**Task set:**
1. In the forum thread about the torched building, what does the quoted article say youths did to the firefighters?
2. Write the next post in the forum thread about the torched building, picking up after its final sentence.

**Excerpted passage:**

=== Section Start ===

Sorry, rant over, back to topic, but it does seriously fcuk me off...... :icon_evil


----------



## The_Revolution (Jun 6, 2009)

extrogg said:


> The local authourity are just as much at fault for allowing the building to become derelict and vulnerable to mindless acts of vandalism.



It's not their building.


----------



## Foxylady (Jun 6, 2009)

That's a bloody crying shame and makes me very angry. 

A quote from the article talking about another building previously torched...
"Firefighters attempting to tackle the fire were pelted with stones by youths at the scene."

Now I'm not in any way an aggressive person, but for just one second I had visions of spraying a machine gun on them after reading that...at the very least they should have had the hoses turned on them! It can't even be excused as having a bit of fun...nasty little fuckers! :icon_evil

Sorry about the language, btw, but that's how angry I am.

=== Section End ===

**Extracted data:**
=== Section Start ===

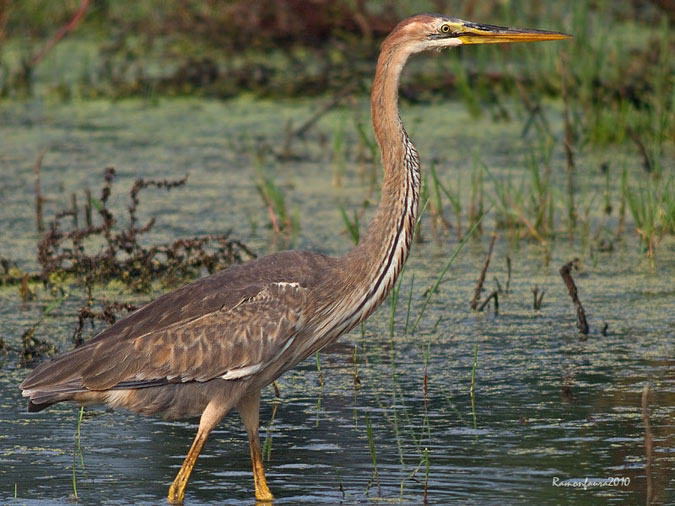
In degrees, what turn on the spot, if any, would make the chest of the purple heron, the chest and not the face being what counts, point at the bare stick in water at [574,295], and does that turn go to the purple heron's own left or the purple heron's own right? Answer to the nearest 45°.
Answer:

=== Section End ===
=== Section Start ===

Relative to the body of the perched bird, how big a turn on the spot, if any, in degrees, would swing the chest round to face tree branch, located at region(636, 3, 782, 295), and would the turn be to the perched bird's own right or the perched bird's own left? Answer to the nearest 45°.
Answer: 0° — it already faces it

=== Section End ===

**Exercise responses:**
1. They pelted the firefighters with stones.

2.
----------



## extrogg (Jun 6, 2009)

The_Revolution said:


> It's not their building.



My mistake..however who ever owns it should take responsibility.


----------



## james.s (Jun 6, 2009)

> Firefighters attempting to tackle the fire were pelted with stones by youths at the scene.





> starting the blaze “for a laugh”.



The Firemen should have turned their hoses on them, or even better turned their hoses off and let the little scumbags perish in the fire they started. 
This stuff makes me really angry. All these little miscreants will get for it will be a racially equal, health and safety checked, sexually unbiased non-contact slap on the wrist.
For god's sake!


----------



## magoo² (Jun 7, 2009)

Such a shame as it was realy nice inside there Just down the street from me that.


----------



## Black Shuck (Jun 7, 2009)

Senseless, mindless, ignorant wanton Destruction.


----------



## smileysal (Jun 7, 2009)

Another Grade 2 listed building arsoned. :icon_evil Makes my blood boil!

Half the bloody parents nowadays, haven't got a clue what their kids are doing, or even where they are. All they're bothered about, is as long as their out of the house, and not under their feet, they don't care where they are or what they get up to.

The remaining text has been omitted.